▶ _Selected excerpt_:
———

Sunday, September 26, 2010

Must a Husband and Wife File a Joint Bankruptcy. Part II

In a prior post we pointed out the while a husband and wife may file a joint Chapter 7 Bankruptcy or a joint Chapter 13 Bankruptcy, the United States Bankruptcy Code also allows either spouse to file an individual bankruptcy. However, in many cases it would make no sense for a married couple to file an individual bankruptcy, because either the debts are in joint names or each party has substantial debts in his or her own name, and by filing a joint bankruptcy both parties can receive a discharge from their debts.

One reason a couple may not want to file a joint bankruptcy though occurs when the parties have a high enough income that the bankruptcy law will require them to file a Chapter 13 bankruptcy, but they are not that much past the limit. In a Chapter 13 bankruptcy the debtor is required to make monthly payments over a plan period which usually lasts for five years. How large the payments will be is usually based on how much disposable income the household has available (the formula contained in the Bankruptcy Code known as the "means test"), and in the majority of cases the total plan payments add up to substantially less than the amount of debt that the Bankruptcy Court will discharge.

———

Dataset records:

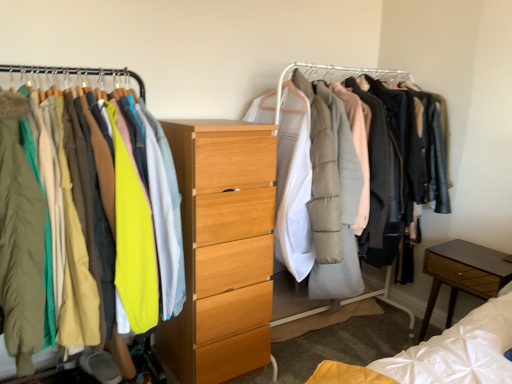
You are a GUI agent. You are given a task and a screenshot of the screen. Output one action in this format:
    pyautogui.click(x=<x>, y=<y>)
    Task: Click on the matte green coat at left, the 1th clothing positioned from the front
    The image size is (512, 384).
    Given the screenshot: What is the action you would take?
    pyautogui.click(x=20, y=240)

The image size is (512, 384). What do you see at coordinates (463, 274) in the screenshot?
I see `brown wood nightstand at lower right` at bounding box center [463, 274].

The image size is (512, 384). What do you see at coordinates (222, 249) in the screenshot?
I see `light wood chest of drawers at center` at bounding box center [222, 249].

The height and width of the screenshot is (384, 512). Find the location of `matte yellow jacket at left, the 3th clothing in the front-to-back sequence`. matte yellow jacket at left, the 3th clothing in the front-to-back sequence is located at coordinates (133, 240).

Is matte green coat at left, the 1th clothing positioned from the front, further to camera compared to matte yellow jacket at left, placed as the second clothing when sorted from front to back?

No, matte green coat at left, the 1th clothing positioned from the front, is in front of matte yellow jacket at left, placed as the second clothing when sorted from front to back.

Can you tell me how much matte green coat at left, the 1th clothing positioned from the front, and matte yellow jacket at left, placed as the second clothing when sorted from front to back, differ in facing direction?

The angle between the facing direction of matte green coat at left, the 1th clothing positioned from the front, and the facing direction of matte yellow jacket at left, placed as the second clothing when sorted from front to back, is 1.61 degrees.

Would you say matte green coat at left, the 1th clothing positioned from the front, is outside matte yellow jacket at left, the 2th clothing when ordered from back to front?

No, matte green coat at left, the 1th clothing positioned from the front, is not entirely external to matte yellow jacket at left, the 2th clothing when ordered from back to front.

Consider the image. From the image's perspective, does matte green coat at left, the 1th clothing positioned from the front, appear lower than matte yellow jacket at left, placed as the second clothing when sorted from front to back?

No.

From a real-world perspective, relative to matte white coat rack at center, is matte yellow jacket at left, placed as the 1th clothing when sorted from back to front, vertically above or below?

From a real-world perspective, matte yellow jacket at left, placed as the 1th clothing when sorted from back to front, is physically above matte white coat rack at center.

———

▶ _Requirement A_: Using the bankruptcy post, decide whether each statement agrees with it: (i) a Chapter 13 plan period usually lasts five years; (ii) the Bankruptcy Code lets a married couple file only jointly; (iii) in most cases the total plan payments add up to more than the debt the court discharges. Answer yes or no for each and quote the words of the post that settle it.
▶ _Requirement B_: Quote the passage of the bankruptcy post that begins with the words containing "Must a Husband" and ends with "from their debts.".
▶ _Requirement C_: Continue the bankruptcy post on joint filing by married couples, starting after its last sentence.

▶ _Written answer A_:
(i) Yes: "a plan period which usually lasts for five years"
(ii) No: "the United States Bankruptcy Code also allows either spouse to file an individual bankruptcy"
(iii) No: "in the majority of cases the total plan payments add up to substantially less than the amount of debt that the Bankruptcy Court will discharge"

▶ _Written answer B_:
Must a Husband and Wife File a Joint Bankruptcy. Part II

In a prior post we pointed out the while a husband and wife may file a joint Chapter 7 Bankruptcy or a joint Chapter 13 Bankruptcy, the United States Bankruptcy Code also allows either spouse to file an individual bankruptcy. However, in many cases it would make no sense for a married couple to file an individual bankruptcy, because either the debts are in joint names or each party has substantial debts in his or her own name, and by filing a joint bankruptcy both parties can receive a discharge from their debts.

▶ _Written answer C_:
In figuring the amount of income that is available the law allows certain deductions for household expenses, and one of the allowed expenses is the debt that the nonfiling spouse will have to pay off over the next five years. In other words in many cases, if one spouse stays out of the bankruptcy the plan payments will go down by the debts payments that spouse has to make over the next sixty months. In some cases the total household debt payments will stay the same either way, and the spouse who does not file will avoid having a bankruptcy on their credit report. Or after allowing the deduction for non discharged household debts, the spouse filing bankruptcy will end up qualifying to do a Chapter 7 bankruptcy rather than a Chapter 13 bankruptcy.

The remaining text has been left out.